## Given request 1
Answer these questions from the zea data file excerpt:
(a) Which probe does the file summary list?
(b) What shape is given for /data/raw_data?
(c) For planewaves, what value are the transmit focus distances set to?
## Given request 2
Resume the zea data file excerpt from where it stops.

## Document extract
^^^^^^^^^^^^^^^^
You can extract data and acquisition parameters (which are stored together with the data in the zea data file) as follows:

[4]:
file_path = "hf://zeahub/picmus/database/experiments/contrast_speckle/contrast_speckle_expe_dataset_iq/contrast_speckle_expe_dataset_iq.hdf5"

with zea.File(file_path, mode="r") as file:
    file.summary()

    data = file.load_data("raw_data", indices=[0])
    scan = file.scan()
    probe = file.probe()
contrast_speckle_expe_dataset_iq.hdf5/
    ├── description: PICMUS dataset converted to USBMD format
    ├── probe: verasonics_l11_4v
    ├── data/
    │   ├── description: This group contains the data.
    │   └── raw_data/
    │       ├── /data/raw_data (shape=(1, 75, 832, 128, 2))
    │       │   ├── description: The raw_data of shape (n_frames, n_tx, n_el, n_ax, n_ch).
    │       │   ├── unit: unitless
    └── scan/
        ├── description: This group contains the scan parameters.
        ├── azimuth_angles/
        │   ├── /scan/azimuth_angles (shape=(75))
        │   │   ├── description: The azimuthal angles of the transmit beams in radians of shape (n_tx,).
        │   │   ├── unit: rad
        ├── center_frequency/
        │   ├── /scan/center_frequency (shape=())
        │   │   ├── description: The center frequency in Hz.
        │   │   ├── unit: Hz
        ├── focus_distances/
        │   ├── /scan/focus_distances (shape=(75))
        │   │   ├── description: The transmit focus distances in meters of shape (n_tx,). For planewaves this is set to Inf.
        │   │   ├── unit: m
        ├── initial_times/
        │   ├── /scan/initial_times (shape=(75))
        │   │   ├── description: The times when the A/D converter starts sampling in seconds of shape (n_tx,). This is the time between the first element firing and the first recorded sample.
        │   │   ├── unit: s
        ├── n_ax/
        │   ├── /scan/n_ax (shape=())
        │   │   ├── description: The number of axial samples.
        │   │   ├── unit: unitless
        ├── n_el/
        │   ├── /scan/n_el (shape=())
^^^^^^^^^^^^^^^^
Raw records
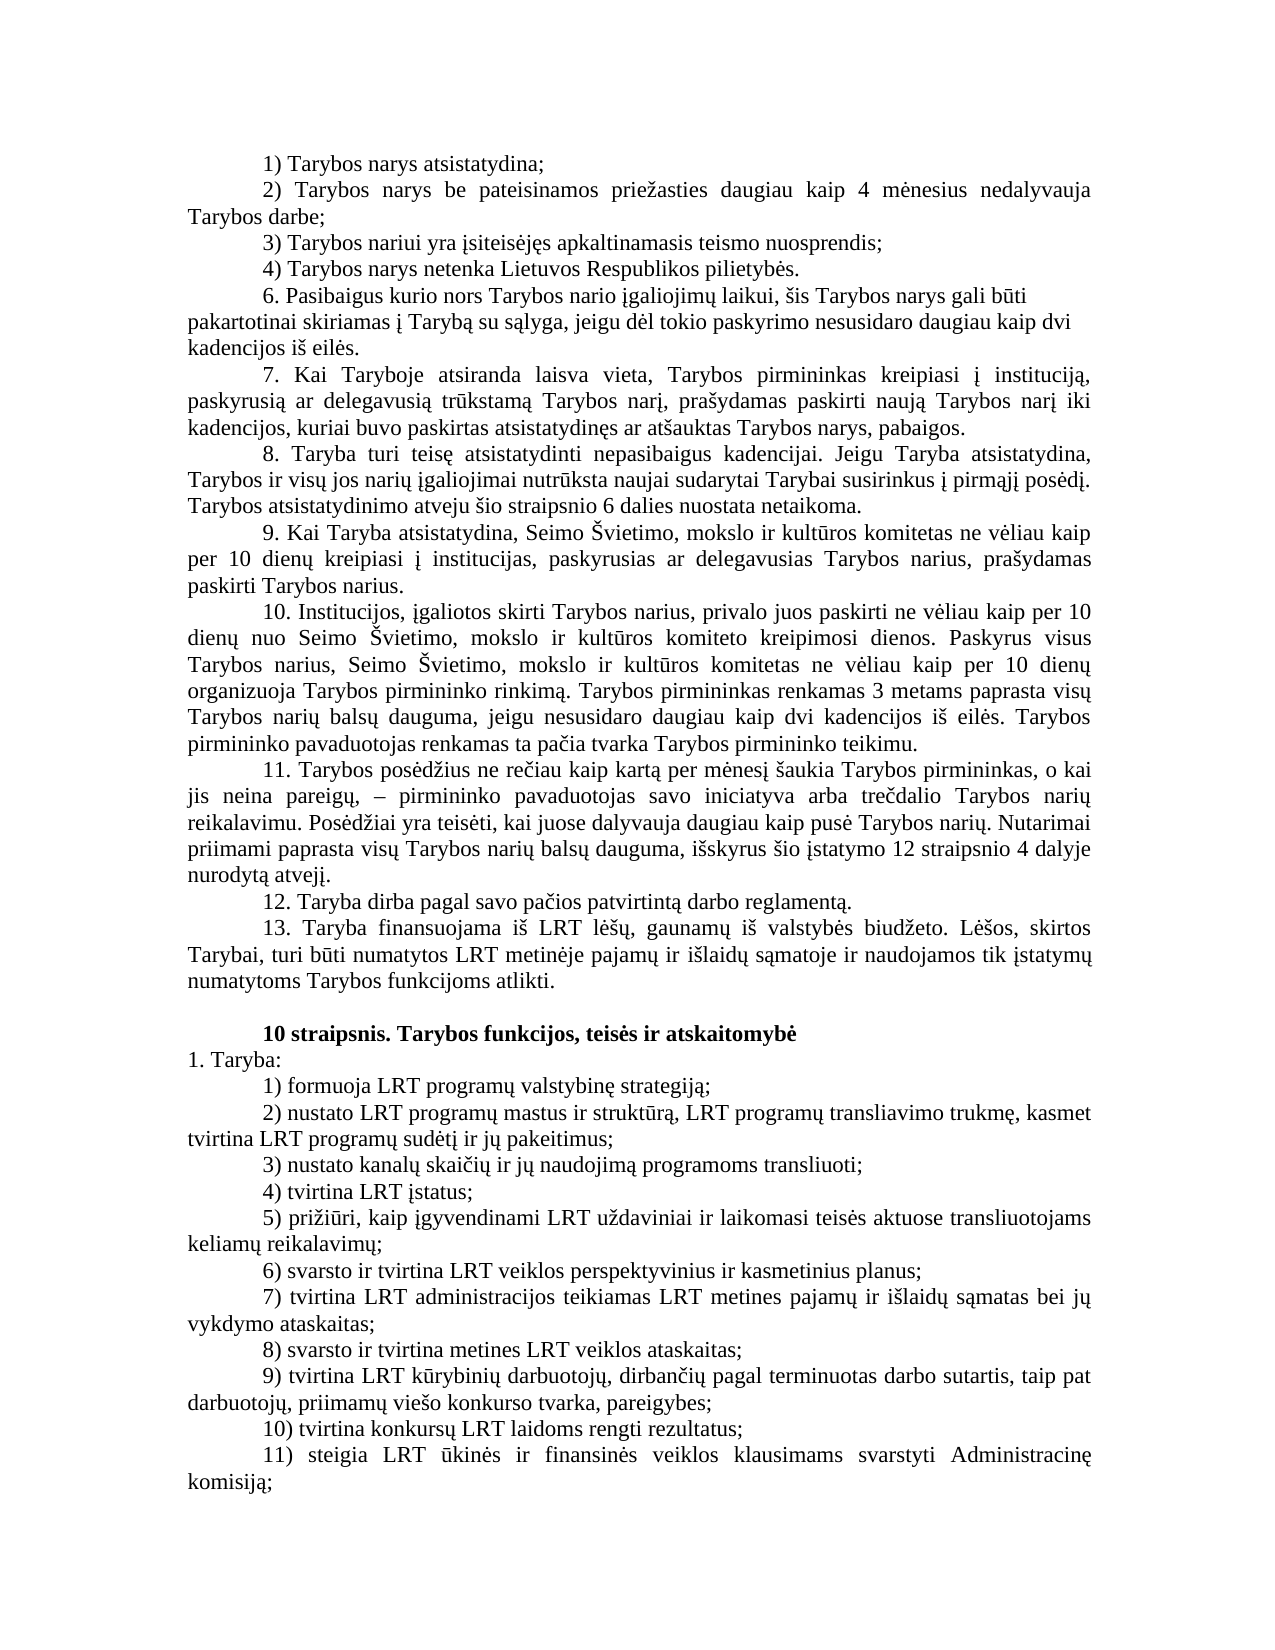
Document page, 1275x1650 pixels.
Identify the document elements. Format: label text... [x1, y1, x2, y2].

text 3) nustato kanalų skaičių ir jų naudojimą programoms transliuoti; [187, 1151, 1093, 1178]
text 6) svarsto ir tvirtina LRT veiklos perspektyvinius ir kasmetinius planus; [187, 1257, 1093, 1283]
text 12. Taryba dirba pagal savo pačios patvirtintą darbo reglamentą. [187, 888, 1093, 914]
text 8. Taryba turi teisę atsistatydinti nepasibaigus kadencijai. Jeigu Taryba atsistatydina, Tarybos ir visų jos narių įgaliojimai nutrūksta naujai sudarytai Tarybai susirinkus į pirmąjį posėdį. Tarybos atsistatydinimo atveju šio straipsnio 6 dalies nuostata netaikoma. [187, 440, 1093, 519]
text 1) formuoja LRT programų valstybinę strategiją; [187, 1072, 1093, 1099]
text 2) Tarybos narys be pateisinamos priežasties daugiau kaip 4 mėnesius nedalyvauja Tarybos darbe; [187, 176, 1093, 229]
text 6. Pasibaigus kurio nors Tarybos nario įgaliojimų laikui, šis Tarybos narys gali būti pakartotinai skiriamas į Tarybą su sąlyga, jeigu dėl tokio paskyrimo nesusidaro daugiau kaip dvi kadencijos iš eilės. [187, 282, 1087, 361]
text 11) steigia LRT ūkinės ir finansinės veiklos klausimams svarstyti Administracinę komisiją; [187, 1441, 1093, 1494]
text 2) nustato LRT programų mastus ir struktūrą, LRT programų transliavimo trukmę, kasmet tvirtina LRT programų sudėtį ir jų pakeitimus; [187, 1099, 1093, 1151]
text 10) tvirtina konkursų LRT laidoms rengti rezultatus; [187, 1415, 1093, 1441]
text 8) svarsto ir tvirtina metines LRT veiklos ataskaitas; [187, 1336, 1093, 1362]
text 10 straipsnis. Tarybos funkcijos, teisės ir atskaitomybė [187, 1020, 1093, 1046]
text 9. Kai Taryba atsistatydina, Seimo Švietimo, mokslo ir kultūros komitetas ne vėliau kaip per 10 dienų kreipiasi į institucijas, paskyrusias ar delegavusias Tarybos narius, prašydamas paskirti Tarybos narius. [187, 519, 1093, 598]
text 1) Tarybos narys atsistatydina; [187, 150, 1093, 176]
text 7. Kai Taryboje atsiranda laisva vieta, Tarybos pirmininkas kreipiasi į instituciją, paskyrusią ar delegavusią trūkstamą Tarybos narį, prašydamas paskirti naują Tarybos narį iki kadencijos, kuriai buvo paskirtas atsistatydinęs ar atšauktas Tarybos narys, pabaigos. [187, 361, 1093, 440]
text 1. Taryba: [187, 1046, 1093, 1072]
text 7) tvirtina LRT administracijos teikiamas LRT metines pajamų ir išlaidų sąmatas bei jų vykdymo ataskaitas; [187, 1283, 1093, 1336]
text 13. Taryba finansuojama iš LRT lėšų, gaunamų iš valstybės biudžeto. Lėšos, skirtos Tarybai, turi būti numatytos LRT metinėje pajamų ir išlaidų sąmatoje ir naudojamos tik įstatymų numatytoms Tarybos funkcijoms atlikti. [187, 914, 1093, 993]
text 10. Institucijos, įgaliotos skirti Tarybos narius, privalo juos paskirti ne vėliau kaip per 10 dienų nuo Seimo Švietimo, mokslo ir kultūros komiteto kreipimosi dienos. Paskyrus visus Tarybos narius, Seimo Švietimo, mokslo ir kultūros komitetas ne vėliau kaip per 10 dienų organizuoja Tarybos pirmininko rinkimą. Tarybos pirmininkas renkamas 3 metams paprasta visų Tarybos narių balsų dauguma, jeigu nesusidaro daugiau kaip dvi kadencijos iš eilės. Tarybos pirmininko pavaduotojas renkamas ta pačia tvarka Tarybos pirmininko teikimu. [187, 598, 1093, 756]
text 3) Tarybos nariui yra įsiteisėjęs apkaltinamasis teismo nuosprendis; [187, 229, 1093, 255]
text 5) prižiūri, kaip įgyvendinami LRT uždaviniai ir laikomasi teisės aktuose transliuotojams keliamų reikalavimų; [187, 1204, 1093, 1257]
text 11. Tarybos posėdžius ne rečiau kaip kartą per mėnesį šaukia Tarybos pirmininkas, o kai jis neina pareigų, – pirmininko pavaduotojas savo iniciatyva arba trečdalio Tarybos narių reikalavimu. Posėdžiai yra teisėti, kai juose dalyvauja daugiau kaip pusė Tarybos narių. Nutarimai priimami paprasta visų Tarybos narių balsų dauguma, išskyrus šio įstatymo 12 straipsnio 4 dalyje nurodytą atvejį. [187, 756, 1093, 888]
text 9) tvirtina LRT kūrybinių darbuotojų, dirbančių pagal terminuotas darbo sutartis, taip pat darbuotojų, priimamų viešo konkurso tvarka, pareigybes; [187, 1362, 1093, 1415]
text 4) Tarybos narys netenka Lietuvos Respublikos pilietybės. [187, 255, 1093, 282]
text 4) tvirtina LRT įstatus; [187, 1178, 1093, 1204]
^^^^^^^^^^^^^^^^
## Expected output 1
(a) verasonics_l11_4v
(b) (1, 75, 832, 128, 2)
(c) Inf

## Expected output 2
        │   │   ├── description: The number of elements in the probe.
        │   │   ├── unit: unitless
        ├── n_frames/
        │   ├── /scan/n_frames (shape=())
        │   │   ├── description: The number of frames.
        │   │   ├── unit: unitless
        ├── n_tx/
        │   ├── /scan/n_tx (shape=())
        │   │   ├── description: The number of transmits per frame.
        │   │   ├── unit: unitless
        ├── polar_angles/
        │   ├── /scan/polar_angles (shape=(75))
        │   │   ├── description: The polar angles of the transmit beams in radians of shape (n_tx,).
        │   │   ├── unit: rad
        ├── probe_geometry/
        │   ├── /scan/probe_geometry (shape=(128, 3))
        │   │   ├── description: The probe geometry of shape (n_el, 3).
        │   │   ├── unit: m
        ├── sampling_frequency/
        │   ├── /scan/sampling_frequency (shape=())
        │   │   ├── description: The sampling frequency in Hz.
        │   │   ├── unit: Hz
        ├── sound_speed/
        │   ├── /scan/sound_speed (shape=())
        │   │   ├── description: The speed of sound in m/s
        │   │   ├── unit: m/s
        ├── t0_delays/
        │   ├── /scan/t0_delays (shape=(75, 128))
        │   │   ├── description: The t0_delays of shape (n_tx, n_el).
        │   │   ├── unit: s
        └── tx_apodizations/
            ├── /scan/tx_apodizations (shape=(75, 128))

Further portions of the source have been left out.